CBN set for fresh interest rate increase
The MPC is said to be inclined to further raise the benchmark interest rate to check inflation

National Bureau of Statistics (NBS) data showed that the country’s annual inflation rate rose to 33.69 per cent in April from 33.20 per cent in March.

The NBS said the April 2024 headline inflation rate showed an increase of 0.49 per cent points when compared to the March headline inflation rate.

On a year-on-year basis, headline inflation rate was 11.47 per cent points higher than the rate recorded in April 2023, which was 22.22 per cent.

In response to these inflationary pressures, Managing Director, Financial Derivatives Company Limited, Bismarck Rewane, said the Monetary Policy Committee (MPC) is likely to increase the MPR by 50 to 100 basis points during its meeting on May 20-21.

“This monetary tightening aims to curb inflation by elevating borrowing costs, thereby reducing consumer spending and cooling off demand,” he said.

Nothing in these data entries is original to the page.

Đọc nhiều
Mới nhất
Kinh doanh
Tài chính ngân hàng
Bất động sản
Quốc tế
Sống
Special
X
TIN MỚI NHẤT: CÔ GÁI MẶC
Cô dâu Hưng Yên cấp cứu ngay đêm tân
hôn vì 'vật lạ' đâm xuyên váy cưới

Analysis of the NBS data showed that on a month-on-month basis, the headline inflation rate in April 2024 was 2.29 per cent, which was 0.73 per cent lower than the rate recorded in March 2024 (3.02 per cent).

Therefore in April 2024, the rate of increase in the average price level is less than the rate of increase in the average price level in March 2024.

Also, food inflation rate in April quickened to 40.53 per cent on a year-on-year basis, which was 15.92 per cent points higher compared to the rate recorded in April 2023 (24.61 per cent).

Analysts at Financial Derivatives Company Limited further said that the price of food commodities in Nigeria has maintained an upward trend since the beginning of the year, significantly impacting consumers nationwide.

This persistent rise, initially driven by currency misalignment and supply chain disruptions, has now been exacerbated by the planting season, which typically leads to food shortages.

In April 2024, the annual food index experienced a notable increase, rising by 0.52 per cent to 40.53 per cent, up from 40.01 per cent in March. However, on a monthly basis, the food index declined by 1.11 per cent, falling to 2.50 per cent.

This minor relief does little to offset the broader trend of inflation. During this period, Nigeria’s headline inflation climbed to a 28-year high of 33.69 per cent from 33.2 per cent in March.

Key commodities experienced significant price hikes in April, with garri increasing by 33 per cent to N40,000 (bag), tomatoes surging by 42.85 per cent to N50,000 (basket), and onions rising by 37.5 per cent to N55,000 (bag).

Additionally, the prices of essential items such as bread, yams, vegetable oil, and fish rose.